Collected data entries
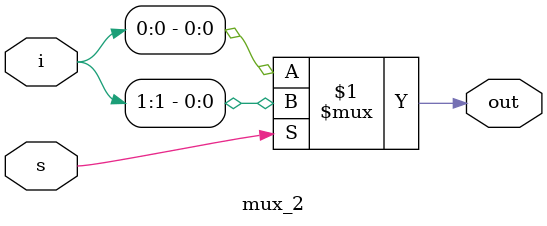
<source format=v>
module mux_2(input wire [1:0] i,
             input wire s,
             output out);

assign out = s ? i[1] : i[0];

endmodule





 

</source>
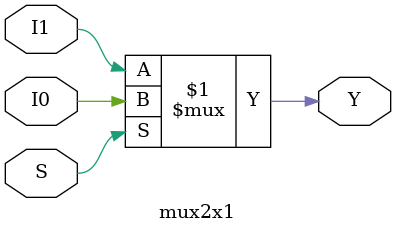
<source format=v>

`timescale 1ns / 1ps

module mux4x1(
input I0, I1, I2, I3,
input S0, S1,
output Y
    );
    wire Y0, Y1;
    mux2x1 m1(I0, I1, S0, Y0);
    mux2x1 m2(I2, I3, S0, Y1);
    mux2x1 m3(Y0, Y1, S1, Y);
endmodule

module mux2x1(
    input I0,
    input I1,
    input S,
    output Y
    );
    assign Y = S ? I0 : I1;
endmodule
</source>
==
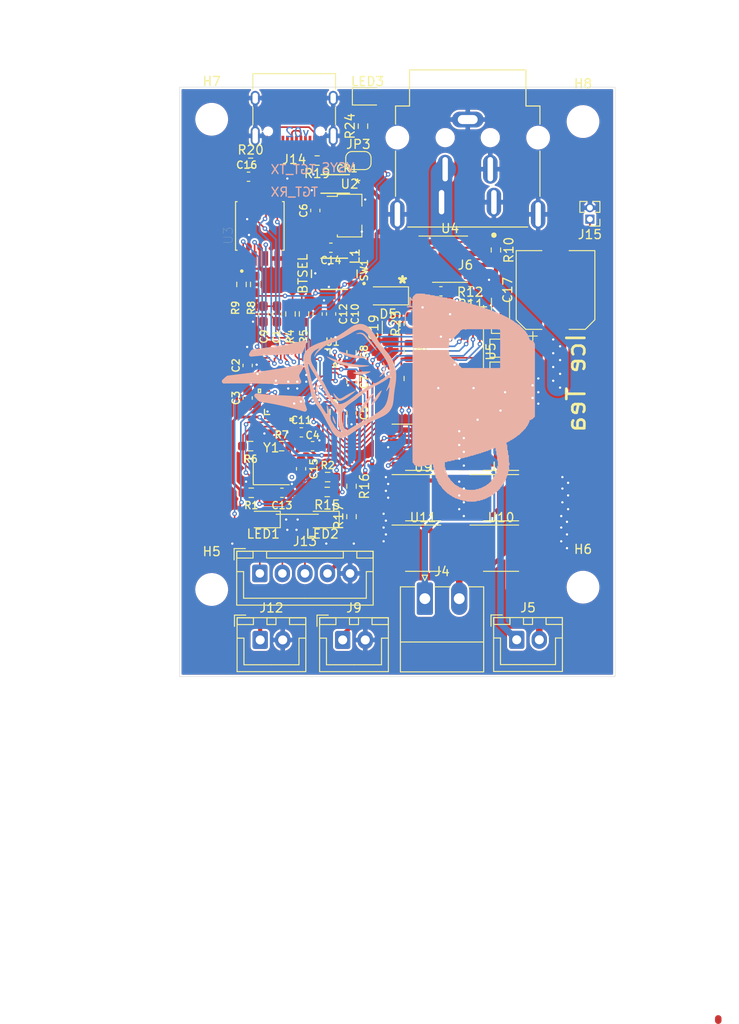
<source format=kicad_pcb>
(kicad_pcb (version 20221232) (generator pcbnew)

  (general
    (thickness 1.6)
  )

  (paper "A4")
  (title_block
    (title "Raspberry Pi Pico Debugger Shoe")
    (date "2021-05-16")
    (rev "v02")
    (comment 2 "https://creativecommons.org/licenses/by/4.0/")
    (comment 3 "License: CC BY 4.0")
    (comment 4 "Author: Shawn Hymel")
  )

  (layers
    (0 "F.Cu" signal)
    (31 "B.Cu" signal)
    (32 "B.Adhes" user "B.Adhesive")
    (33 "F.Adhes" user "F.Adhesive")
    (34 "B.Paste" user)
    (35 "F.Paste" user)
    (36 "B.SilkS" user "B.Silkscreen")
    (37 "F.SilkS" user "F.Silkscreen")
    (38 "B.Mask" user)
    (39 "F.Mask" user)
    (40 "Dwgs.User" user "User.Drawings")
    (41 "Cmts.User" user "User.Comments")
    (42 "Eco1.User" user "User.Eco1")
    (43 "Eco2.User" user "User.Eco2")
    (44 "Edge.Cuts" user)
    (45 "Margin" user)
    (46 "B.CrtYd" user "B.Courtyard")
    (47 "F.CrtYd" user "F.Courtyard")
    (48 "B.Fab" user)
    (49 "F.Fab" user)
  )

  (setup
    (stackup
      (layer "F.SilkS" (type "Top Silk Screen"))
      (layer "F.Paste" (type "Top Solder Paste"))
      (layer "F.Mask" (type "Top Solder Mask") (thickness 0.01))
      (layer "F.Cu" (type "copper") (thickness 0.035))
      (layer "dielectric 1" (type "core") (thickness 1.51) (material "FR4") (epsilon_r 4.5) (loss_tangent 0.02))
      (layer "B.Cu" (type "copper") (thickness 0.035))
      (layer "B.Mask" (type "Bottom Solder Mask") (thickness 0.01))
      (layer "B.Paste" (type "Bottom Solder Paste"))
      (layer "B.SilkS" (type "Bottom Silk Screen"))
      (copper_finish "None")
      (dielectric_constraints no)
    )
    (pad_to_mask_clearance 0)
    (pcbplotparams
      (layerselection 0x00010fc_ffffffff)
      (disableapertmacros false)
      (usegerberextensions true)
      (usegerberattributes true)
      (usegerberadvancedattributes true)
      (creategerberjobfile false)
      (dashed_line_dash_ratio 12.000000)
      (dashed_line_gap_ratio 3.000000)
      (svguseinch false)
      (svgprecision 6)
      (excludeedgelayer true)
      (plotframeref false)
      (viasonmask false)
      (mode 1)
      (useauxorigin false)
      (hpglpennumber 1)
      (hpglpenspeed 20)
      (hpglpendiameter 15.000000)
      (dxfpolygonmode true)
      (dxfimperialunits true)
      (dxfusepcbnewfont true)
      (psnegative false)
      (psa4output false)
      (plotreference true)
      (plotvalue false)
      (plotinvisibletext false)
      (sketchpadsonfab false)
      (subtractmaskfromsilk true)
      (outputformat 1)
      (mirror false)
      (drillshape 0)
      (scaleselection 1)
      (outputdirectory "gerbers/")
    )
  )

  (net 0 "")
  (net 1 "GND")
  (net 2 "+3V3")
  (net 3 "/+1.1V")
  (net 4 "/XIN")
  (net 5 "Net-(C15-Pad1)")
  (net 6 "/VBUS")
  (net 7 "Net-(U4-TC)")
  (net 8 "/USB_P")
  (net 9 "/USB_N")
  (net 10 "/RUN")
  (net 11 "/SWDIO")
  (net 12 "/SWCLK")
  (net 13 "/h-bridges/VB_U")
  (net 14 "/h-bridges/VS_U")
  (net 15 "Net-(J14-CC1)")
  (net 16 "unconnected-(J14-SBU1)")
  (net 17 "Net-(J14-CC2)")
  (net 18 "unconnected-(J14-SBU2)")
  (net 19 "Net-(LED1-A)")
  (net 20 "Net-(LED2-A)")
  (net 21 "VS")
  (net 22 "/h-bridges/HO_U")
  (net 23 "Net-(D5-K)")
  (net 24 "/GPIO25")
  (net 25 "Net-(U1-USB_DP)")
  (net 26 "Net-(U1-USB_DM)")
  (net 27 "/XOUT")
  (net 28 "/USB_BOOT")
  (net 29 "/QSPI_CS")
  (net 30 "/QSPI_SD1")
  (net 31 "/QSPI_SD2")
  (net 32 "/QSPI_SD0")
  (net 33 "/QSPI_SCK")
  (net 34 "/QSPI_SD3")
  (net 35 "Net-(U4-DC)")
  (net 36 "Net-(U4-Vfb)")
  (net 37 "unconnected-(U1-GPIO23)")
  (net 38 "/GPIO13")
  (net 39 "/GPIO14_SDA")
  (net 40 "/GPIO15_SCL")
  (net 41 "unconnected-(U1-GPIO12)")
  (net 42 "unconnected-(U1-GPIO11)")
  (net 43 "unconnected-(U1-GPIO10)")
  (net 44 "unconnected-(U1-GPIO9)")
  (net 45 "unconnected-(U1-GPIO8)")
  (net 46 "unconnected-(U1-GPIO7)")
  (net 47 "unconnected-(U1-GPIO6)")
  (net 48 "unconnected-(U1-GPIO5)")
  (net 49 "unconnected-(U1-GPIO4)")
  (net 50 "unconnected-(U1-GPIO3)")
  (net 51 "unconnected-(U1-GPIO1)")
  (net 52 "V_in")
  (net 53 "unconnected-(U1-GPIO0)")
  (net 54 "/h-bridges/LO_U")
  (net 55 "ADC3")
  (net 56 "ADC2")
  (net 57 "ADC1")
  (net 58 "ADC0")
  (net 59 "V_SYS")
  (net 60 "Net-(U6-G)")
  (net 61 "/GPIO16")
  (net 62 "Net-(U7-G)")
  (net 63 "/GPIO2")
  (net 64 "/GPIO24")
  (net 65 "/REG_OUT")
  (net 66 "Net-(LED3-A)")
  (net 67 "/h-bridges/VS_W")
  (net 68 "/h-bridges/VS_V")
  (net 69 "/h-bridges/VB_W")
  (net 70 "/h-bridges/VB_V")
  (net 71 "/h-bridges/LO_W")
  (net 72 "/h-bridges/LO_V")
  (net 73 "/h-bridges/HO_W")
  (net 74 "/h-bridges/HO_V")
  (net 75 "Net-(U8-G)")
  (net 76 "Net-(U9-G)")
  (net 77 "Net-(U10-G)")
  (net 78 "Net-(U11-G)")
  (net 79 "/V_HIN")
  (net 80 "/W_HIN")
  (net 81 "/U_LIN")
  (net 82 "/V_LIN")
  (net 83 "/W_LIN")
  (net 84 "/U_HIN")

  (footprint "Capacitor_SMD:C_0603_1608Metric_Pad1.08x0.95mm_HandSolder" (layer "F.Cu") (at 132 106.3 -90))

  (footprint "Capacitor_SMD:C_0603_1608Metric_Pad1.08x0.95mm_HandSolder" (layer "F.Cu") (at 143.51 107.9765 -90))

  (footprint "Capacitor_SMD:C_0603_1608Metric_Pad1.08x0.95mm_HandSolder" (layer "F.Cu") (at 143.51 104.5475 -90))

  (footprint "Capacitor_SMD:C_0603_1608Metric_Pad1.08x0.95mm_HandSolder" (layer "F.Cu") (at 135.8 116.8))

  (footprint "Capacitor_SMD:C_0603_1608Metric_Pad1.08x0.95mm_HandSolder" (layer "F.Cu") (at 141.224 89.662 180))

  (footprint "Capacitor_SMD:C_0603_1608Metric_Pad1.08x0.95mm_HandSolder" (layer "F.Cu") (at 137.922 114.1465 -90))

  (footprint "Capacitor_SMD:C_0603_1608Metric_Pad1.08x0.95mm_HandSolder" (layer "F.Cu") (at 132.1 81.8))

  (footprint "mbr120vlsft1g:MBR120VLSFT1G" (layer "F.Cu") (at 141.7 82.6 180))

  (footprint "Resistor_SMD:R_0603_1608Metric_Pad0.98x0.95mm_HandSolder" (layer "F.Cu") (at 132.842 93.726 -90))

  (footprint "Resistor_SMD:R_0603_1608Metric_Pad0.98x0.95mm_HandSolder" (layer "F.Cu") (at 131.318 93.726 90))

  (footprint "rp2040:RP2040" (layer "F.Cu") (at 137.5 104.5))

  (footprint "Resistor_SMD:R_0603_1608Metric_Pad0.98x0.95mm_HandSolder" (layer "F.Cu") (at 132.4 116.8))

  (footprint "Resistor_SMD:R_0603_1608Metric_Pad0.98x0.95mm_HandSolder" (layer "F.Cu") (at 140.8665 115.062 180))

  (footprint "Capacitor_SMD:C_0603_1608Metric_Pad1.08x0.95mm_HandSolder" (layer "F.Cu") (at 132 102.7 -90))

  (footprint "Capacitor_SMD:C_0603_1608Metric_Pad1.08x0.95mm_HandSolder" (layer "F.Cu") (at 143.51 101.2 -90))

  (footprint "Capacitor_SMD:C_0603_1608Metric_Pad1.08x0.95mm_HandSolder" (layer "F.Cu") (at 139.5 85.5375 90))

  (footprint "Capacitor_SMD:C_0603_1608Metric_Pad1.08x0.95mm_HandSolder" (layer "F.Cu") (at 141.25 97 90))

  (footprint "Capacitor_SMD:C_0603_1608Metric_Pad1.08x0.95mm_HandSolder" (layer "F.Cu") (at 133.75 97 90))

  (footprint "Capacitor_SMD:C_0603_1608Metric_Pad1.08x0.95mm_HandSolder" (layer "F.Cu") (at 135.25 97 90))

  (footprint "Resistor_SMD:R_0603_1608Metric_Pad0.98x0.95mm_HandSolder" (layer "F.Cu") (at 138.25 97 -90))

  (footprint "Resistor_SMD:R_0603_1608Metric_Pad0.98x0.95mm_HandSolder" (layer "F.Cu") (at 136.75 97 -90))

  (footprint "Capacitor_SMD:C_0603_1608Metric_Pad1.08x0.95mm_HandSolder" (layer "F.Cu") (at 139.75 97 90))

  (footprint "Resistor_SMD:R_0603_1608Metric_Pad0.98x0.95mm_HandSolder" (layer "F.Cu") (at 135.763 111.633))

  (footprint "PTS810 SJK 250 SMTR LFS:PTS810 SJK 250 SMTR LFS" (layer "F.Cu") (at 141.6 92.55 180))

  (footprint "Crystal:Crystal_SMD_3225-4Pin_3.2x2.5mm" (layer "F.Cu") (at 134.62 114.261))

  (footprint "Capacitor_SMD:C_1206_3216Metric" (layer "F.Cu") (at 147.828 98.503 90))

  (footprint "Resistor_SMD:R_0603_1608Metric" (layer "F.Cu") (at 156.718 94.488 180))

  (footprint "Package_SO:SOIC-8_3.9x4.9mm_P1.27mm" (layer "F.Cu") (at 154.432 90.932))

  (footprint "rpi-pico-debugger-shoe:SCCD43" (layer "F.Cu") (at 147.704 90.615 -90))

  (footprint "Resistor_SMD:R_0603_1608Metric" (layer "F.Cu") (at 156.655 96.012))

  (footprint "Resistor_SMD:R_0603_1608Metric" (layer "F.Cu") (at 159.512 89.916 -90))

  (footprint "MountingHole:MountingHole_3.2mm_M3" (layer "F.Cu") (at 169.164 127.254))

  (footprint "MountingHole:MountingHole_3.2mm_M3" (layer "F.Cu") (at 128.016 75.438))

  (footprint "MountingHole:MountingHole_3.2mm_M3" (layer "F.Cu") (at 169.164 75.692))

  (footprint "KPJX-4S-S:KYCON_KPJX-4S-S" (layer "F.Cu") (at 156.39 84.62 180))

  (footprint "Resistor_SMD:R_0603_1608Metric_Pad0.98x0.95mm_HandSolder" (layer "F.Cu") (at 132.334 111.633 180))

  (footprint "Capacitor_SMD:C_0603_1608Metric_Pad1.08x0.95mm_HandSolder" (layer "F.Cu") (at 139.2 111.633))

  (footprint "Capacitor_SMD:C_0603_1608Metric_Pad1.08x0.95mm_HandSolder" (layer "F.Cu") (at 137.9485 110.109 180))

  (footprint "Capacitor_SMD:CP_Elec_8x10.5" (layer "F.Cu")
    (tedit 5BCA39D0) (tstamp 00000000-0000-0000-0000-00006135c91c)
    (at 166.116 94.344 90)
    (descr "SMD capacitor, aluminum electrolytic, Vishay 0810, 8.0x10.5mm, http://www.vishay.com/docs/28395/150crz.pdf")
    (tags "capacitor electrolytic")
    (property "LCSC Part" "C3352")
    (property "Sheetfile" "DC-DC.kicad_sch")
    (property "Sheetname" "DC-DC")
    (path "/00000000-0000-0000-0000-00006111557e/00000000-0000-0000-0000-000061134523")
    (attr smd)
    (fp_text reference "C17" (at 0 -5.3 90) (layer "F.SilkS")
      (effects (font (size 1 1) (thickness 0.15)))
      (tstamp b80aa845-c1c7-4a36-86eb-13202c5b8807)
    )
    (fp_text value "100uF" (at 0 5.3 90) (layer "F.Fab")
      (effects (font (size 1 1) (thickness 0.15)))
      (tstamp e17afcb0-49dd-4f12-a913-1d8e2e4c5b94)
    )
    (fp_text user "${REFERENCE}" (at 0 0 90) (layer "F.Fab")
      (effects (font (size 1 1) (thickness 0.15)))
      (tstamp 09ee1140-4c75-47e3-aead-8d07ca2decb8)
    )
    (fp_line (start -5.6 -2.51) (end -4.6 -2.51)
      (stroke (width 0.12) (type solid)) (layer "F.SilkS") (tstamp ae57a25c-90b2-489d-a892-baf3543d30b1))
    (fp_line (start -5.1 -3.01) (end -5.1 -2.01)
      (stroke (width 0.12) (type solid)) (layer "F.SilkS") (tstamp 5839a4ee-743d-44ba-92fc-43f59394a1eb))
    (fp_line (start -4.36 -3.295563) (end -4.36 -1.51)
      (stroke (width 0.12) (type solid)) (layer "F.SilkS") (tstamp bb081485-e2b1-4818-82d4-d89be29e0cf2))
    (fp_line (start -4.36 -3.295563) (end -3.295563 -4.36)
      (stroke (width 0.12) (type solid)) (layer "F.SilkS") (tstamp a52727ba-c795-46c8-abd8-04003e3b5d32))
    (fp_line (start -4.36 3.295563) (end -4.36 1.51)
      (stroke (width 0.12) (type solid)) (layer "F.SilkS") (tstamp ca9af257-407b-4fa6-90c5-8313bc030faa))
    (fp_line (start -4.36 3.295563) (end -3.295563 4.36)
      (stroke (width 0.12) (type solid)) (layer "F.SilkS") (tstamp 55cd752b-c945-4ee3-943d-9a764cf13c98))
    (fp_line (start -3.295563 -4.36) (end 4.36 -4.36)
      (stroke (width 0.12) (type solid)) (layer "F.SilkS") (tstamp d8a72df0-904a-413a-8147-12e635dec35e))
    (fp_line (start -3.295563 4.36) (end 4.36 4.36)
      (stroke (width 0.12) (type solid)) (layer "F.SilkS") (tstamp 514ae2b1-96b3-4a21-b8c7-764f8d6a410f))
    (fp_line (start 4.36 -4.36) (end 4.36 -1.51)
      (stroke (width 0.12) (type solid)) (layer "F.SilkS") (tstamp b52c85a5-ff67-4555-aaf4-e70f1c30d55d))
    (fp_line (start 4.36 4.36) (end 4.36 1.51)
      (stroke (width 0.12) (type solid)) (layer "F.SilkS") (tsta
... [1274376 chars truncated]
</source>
* * *
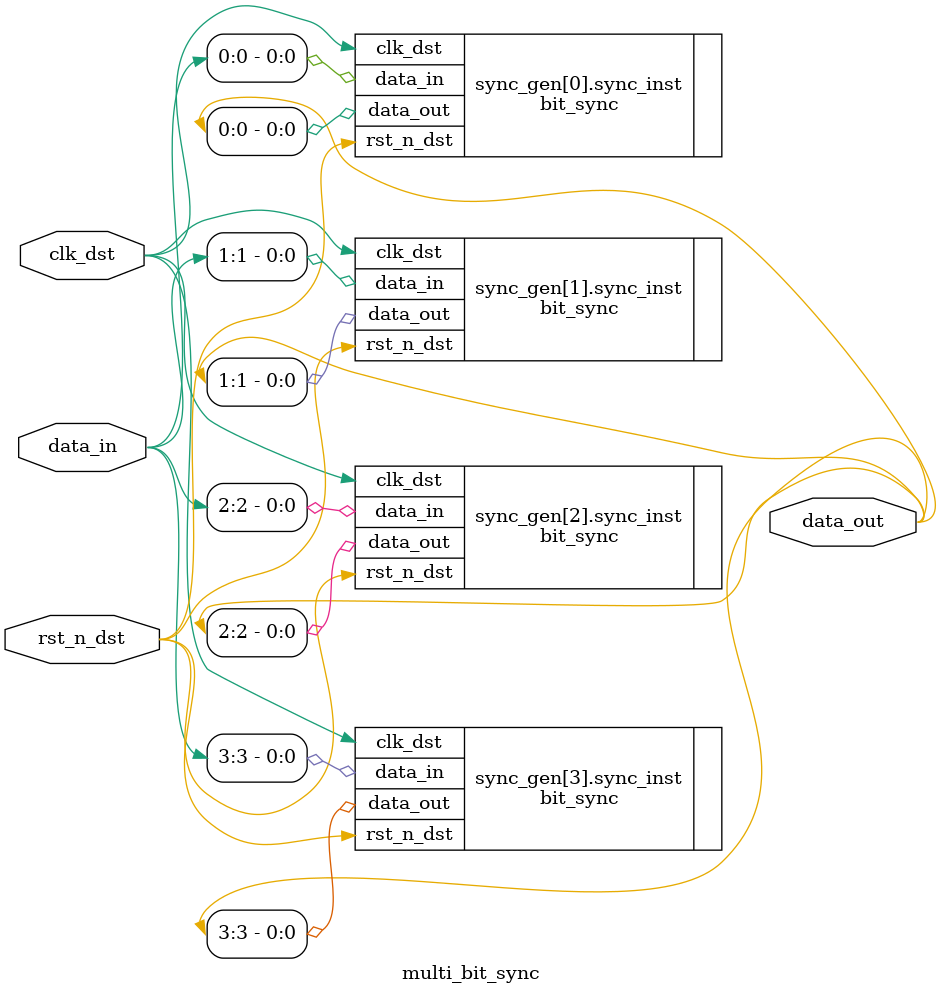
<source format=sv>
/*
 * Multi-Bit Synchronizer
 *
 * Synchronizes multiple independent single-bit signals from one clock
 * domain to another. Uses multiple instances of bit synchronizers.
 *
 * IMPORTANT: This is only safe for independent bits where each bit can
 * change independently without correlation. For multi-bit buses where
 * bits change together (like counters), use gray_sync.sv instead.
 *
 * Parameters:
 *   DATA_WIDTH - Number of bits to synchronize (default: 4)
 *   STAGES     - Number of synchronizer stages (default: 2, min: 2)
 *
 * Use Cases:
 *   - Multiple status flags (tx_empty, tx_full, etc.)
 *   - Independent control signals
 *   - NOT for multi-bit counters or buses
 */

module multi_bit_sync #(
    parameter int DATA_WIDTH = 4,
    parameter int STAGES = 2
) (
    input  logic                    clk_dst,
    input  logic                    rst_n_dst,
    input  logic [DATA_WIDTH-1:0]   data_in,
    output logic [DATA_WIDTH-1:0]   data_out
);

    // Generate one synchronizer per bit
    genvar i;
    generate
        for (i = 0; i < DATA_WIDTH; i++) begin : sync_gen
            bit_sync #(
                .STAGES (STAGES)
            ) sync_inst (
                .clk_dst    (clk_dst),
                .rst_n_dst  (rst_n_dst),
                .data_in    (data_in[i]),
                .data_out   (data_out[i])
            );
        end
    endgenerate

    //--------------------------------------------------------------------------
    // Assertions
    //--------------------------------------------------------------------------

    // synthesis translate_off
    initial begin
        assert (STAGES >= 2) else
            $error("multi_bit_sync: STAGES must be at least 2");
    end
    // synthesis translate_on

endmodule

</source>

_DESCRIPTION OF THE TASK_
Each line above that has the word "bridges" must be copied.

_SOLUTION FOR THIS PROBLEM_
  (net 13 "/h-bridges/VB_U")
  (net 14 "/h-bridges/VS_U")
  (net 22 "/h-bridges/HO_U")
  (net 54 "/h-bridges/LO_U")
  (net 67 "/h-bridges/VS_W")
  (net 68 "/h-bridges/VS_V")
  (net 69 "/h-bridges/VB_W")
  (net 70 "/h-bridges/VB_V")
  (net 71 "/h-bridges/LO_W")
  (net 72 "/h-bridges/LO_V")
  (net 73 "/h-bridges/HO_W")
  (net 74 "/h-bridges/HO_V")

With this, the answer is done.